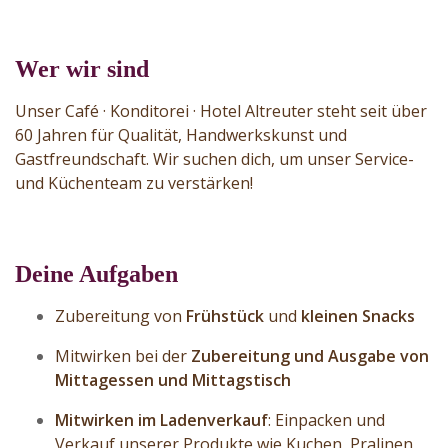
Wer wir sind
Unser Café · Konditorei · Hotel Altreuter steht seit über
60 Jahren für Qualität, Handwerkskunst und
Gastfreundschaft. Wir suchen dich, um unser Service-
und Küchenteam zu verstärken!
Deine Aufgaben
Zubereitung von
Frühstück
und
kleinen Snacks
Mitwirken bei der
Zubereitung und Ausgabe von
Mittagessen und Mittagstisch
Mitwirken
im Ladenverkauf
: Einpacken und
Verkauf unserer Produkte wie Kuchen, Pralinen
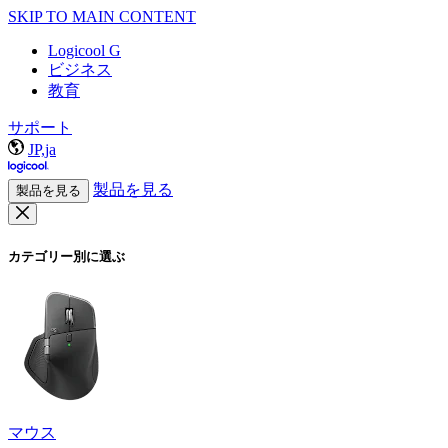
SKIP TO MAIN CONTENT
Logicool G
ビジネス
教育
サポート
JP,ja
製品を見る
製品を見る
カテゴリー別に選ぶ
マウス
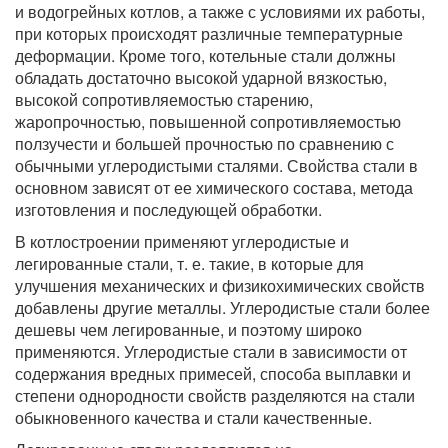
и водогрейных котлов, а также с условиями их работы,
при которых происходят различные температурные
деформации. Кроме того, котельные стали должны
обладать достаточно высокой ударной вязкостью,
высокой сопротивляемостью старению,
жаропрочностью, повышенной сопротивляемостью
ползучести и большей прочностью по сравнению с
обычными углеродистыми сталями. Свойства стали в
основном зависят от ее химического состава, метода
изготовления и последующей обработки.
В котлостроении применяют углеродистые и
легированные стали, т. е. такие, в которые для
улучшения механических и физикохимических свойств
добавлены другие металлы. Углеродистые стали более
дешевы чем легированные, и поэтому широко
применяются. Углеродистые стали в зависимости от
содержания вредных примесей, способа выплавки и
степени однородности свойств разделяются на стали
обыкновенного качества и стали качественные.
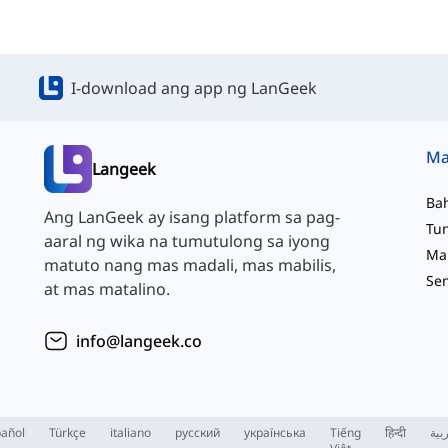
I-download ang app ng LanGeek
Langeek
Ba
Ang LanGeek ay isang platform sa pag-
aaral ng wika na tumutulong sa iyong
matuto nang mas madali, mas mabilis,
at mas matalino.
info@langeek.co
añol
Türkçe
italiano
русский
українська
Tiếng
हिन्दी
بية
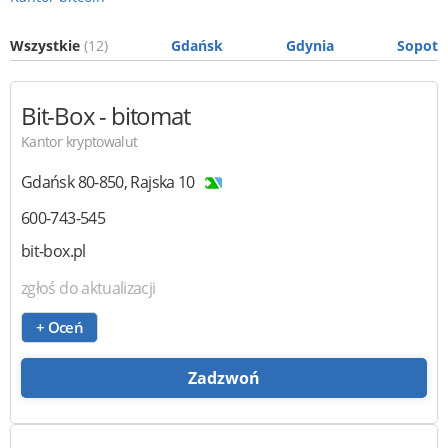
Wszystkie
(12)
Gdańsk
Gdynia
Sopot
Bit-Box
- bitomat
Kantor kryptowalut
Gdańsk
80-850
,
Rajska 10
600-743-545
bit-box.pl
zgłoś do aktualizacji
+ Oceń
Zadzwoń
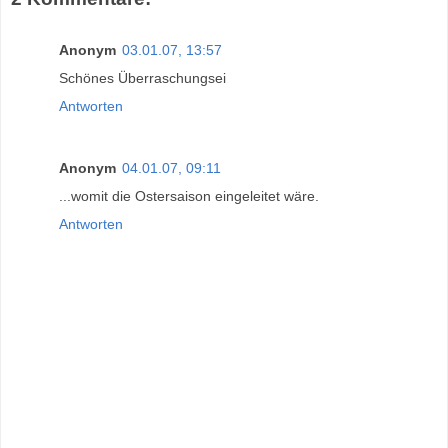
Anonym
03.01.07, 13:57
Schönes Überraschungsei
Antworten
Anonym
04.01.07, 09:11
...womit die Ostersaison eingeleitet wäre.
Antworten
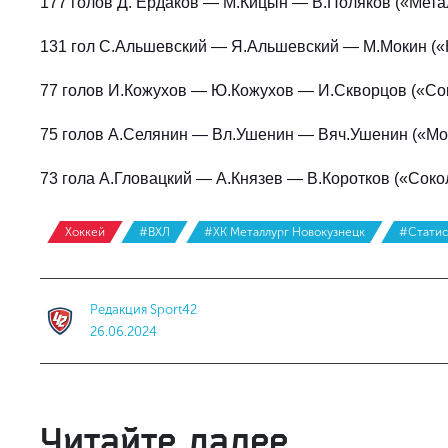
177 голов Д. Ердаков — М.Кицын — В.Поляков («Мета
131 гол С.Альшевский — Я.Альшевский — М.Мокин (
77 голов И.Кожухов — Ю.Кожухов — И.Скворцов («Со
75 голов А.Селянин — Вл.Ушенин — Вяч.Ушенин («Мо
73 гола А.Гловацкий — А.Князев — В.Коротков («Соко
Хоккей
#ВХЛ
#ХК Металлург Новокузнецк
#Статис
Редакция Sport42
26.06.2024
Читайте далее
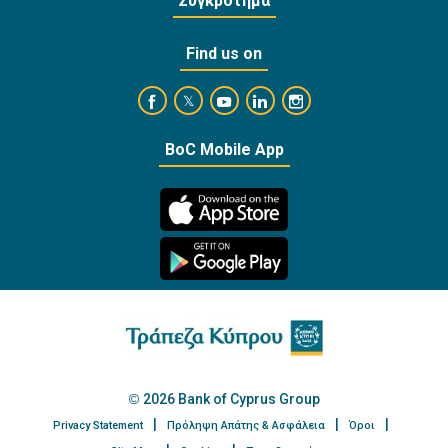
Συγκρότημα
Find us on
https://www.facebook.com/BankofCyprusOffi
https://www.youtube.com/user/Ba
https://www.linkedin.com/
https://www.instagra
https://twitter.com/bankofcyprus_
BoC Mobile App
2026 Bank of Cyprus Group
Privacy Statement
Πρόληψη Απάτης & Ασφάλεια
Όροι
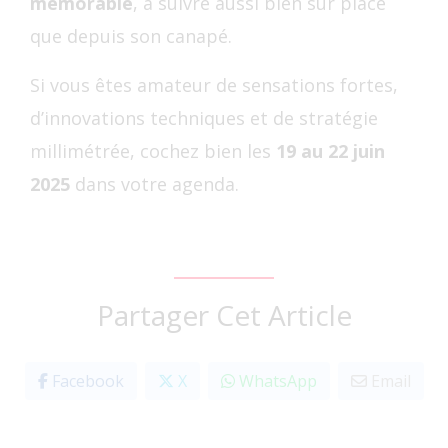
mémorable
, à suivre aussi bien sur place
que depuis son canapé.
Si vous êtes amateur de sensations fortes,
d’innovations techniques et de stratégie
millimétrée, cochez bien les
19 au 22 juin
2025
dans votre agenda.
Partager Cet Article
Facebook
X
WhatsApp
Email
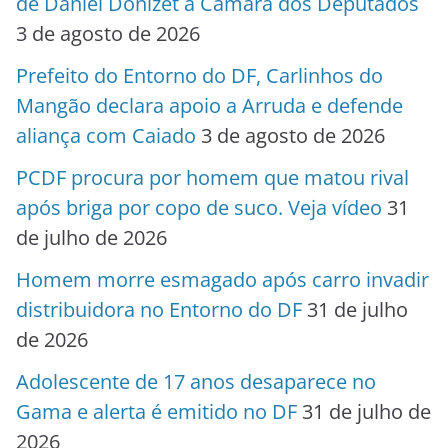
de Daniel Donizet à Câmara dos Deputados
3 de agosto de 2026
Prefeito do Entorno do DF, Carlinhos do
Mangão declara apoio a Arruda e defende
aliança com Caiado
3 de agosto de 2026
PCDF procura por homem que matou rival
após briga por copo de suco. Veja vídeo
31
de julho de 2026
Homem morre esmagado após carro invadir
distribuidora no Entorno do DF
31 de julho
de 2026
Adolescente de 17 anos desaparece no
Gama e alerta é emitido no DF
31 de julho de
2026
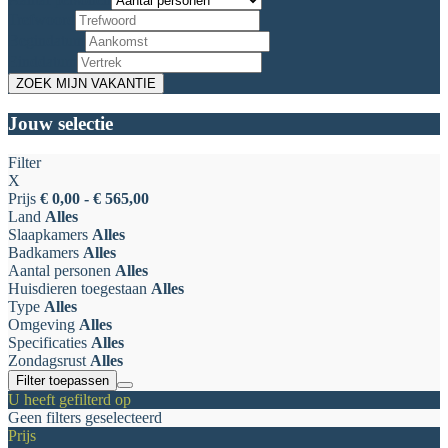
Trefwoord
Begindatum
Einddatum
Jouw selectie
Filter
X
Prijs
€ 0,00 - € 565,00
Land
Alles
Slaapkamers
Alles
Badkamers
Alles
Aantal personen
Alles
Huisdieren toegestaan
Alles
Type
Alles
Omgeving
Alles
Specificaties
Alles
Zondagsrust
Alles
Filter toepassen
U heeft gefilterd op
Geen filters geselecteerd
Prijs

..........

(Required action)
Reproduce verbatim every line of text in the data above, from all pages, and omit the pictures from your output.

(Answer area)
Wer wir sind
Unser Café · Konditorei · Hotel Altreuter steht seit über
60 Jahren für Qualität, Handwerkskunst und
Gastfreundschaft. Wir suchen dich, um unser Service-
und Küchenteam zu verstärken!
Deine Aufgaben
Zubereitung von
Frühstück
und
kleinen Snacks
Mitwirken bei der
Zubereitung und Ausgabe von
Mittagessen und Mittagstisch
Mitwirken
im Ladenverkauf
: Einpacken und
Verkauf unserer Produkte wie Kuchen, Pralinen
SKIP TO MAIN CONTENT
Logicool G
ビジネス
教育
サポート
JP,ja
製品を見る
製品を見る
カテゴリー別に選ぶ
マウス
и водогрейных котлов, а также с условиями их работы,
при которых происходят различные температурные
деформации. Кроме того, котельные стали должны
обладать достаточно высокой ударной вязкостью,
высокой сопротивляемостью старению,
жаропрочностью, повышенной сопротивляемостью
ползучести и большей прочностью по сравнению с
обычными углеродистыми сталями. Свойства стали в
основном зависят от ее химического состава, метода
изготовления и последующей обработки.
В котлостроении применяют углеродистые и
легированные стали, т. е. такие, в которые для
улучшения механических и физикохимических свойств
добавлены другие металлы. Углеродистые стали более
дешевы чем легированные, и поэтому широко
применяются. Углеродистые стали в зависимости от
содержания вредных примесей, способа выплавки и
степени однородности свойств разделяются на стали
обыкновенного качества и стали качественные.
I-download ang app ng LanGeek
Langeek
Ba
Ang LanGeek ay isang platform sa pag-
aaral ng wika na tumutulong sa iyong
matuto nang mas madali, mas mabilis,
at mas matalino.
info@langeek.co
añol
Türkçe
italiano
русский
українська
Tiếng
हिन्दी
بية
Wszystkie
(12)
Gdańsk
Gdynia
Sopot
Bit-Box
- bitomat
Kantor kryptowalut
Gdańsk
80-850
,
Rajska 10
600-743-545
bit-box.pl
zgłoś do aktualizacji
+ Oceń
Zadzwoń
Anonym
03.01.07, 13:57
Schönes Überraschungsei
Antworten
Anonym
04.01.07, 09:11
...womit die Ostersaison eingeleitet wäre.
Antworten
177 голов Д. Ердаков — М.Кицын — В.Поляков («Мета
131 гол С.Альшевский — Я.Альшевский — М.Мокин (
77 голов И.Кожухов — Ю.Кожухов — И.Скворцов («Со
75 голов А.Селянин — Вл.Ушенин — Вяч.Ушенин («Мо
73 гола А.Гловацкий — А.Князев — В.Коротков («Соко
Хоккей
#ВХЛ
#ХК Металлург Новокузнецк
#Статис
Редакция Sport42
26.06.2024
Читайте далее
Συγκρότημα
Find us on
https://www.facebook.com/BankofCyprusOffi
https://www.youtube.com/user/Ba
https://www.linkedin.com/
https://www.instagra
https://twitter.com/bankofcyprus_
BoC Mobile App
2026 Bank of Cyprus Group
Privacy Statement
Πρόληψη Απάτης & Ασφάλεια
Όροι
mémorable
, à suivre aussi bien sur place
que depuis son canapé.
Si vous êtes amateur de sensations fortes,
d’innovations techniques et de stratégie
millimétrée, cochez bien les
19 au 22 juin
2025
dans votre agenda.
Partager Cet Article
Facebook
X
WhatsApp
Email
de Daniel Donizet à Câmara dos Deputados
3 de agosto de 2026
Prefeito do Entorno do DF, Carlinhos do
Mangão declara apoio a Arruda e defende
aliança com Caiado
3 de agosto de 2026
PCDF procura por homem que matou rival
após briga por copo de suco. Veja vídeo
31
de julho de 2026
Homem morre esmagado após carro invadir
distribuidora no Entorno do DF
31 de julho
de 2026
Adolescente de 17 anos desaparece no
Gama e alerta é emitido no DF
31 de julho de
2026
Trefwoord
Begindatum
Einddatum
Jouw selectie
Filter
X
Prijs
€ 0,00 - € 565,00
Land
Alles
Slaapkamers
Alles
Badkamers
Alles
Aantal personen
Alles
Huisdieren toegestaan
Alles
Type
Alles
Omgeving
Alles
Specificaties
Alles
Zondagsrust
Alles
Filter toepassen
U heeft gefilterd op
Geen filters geselecteerd
Prijs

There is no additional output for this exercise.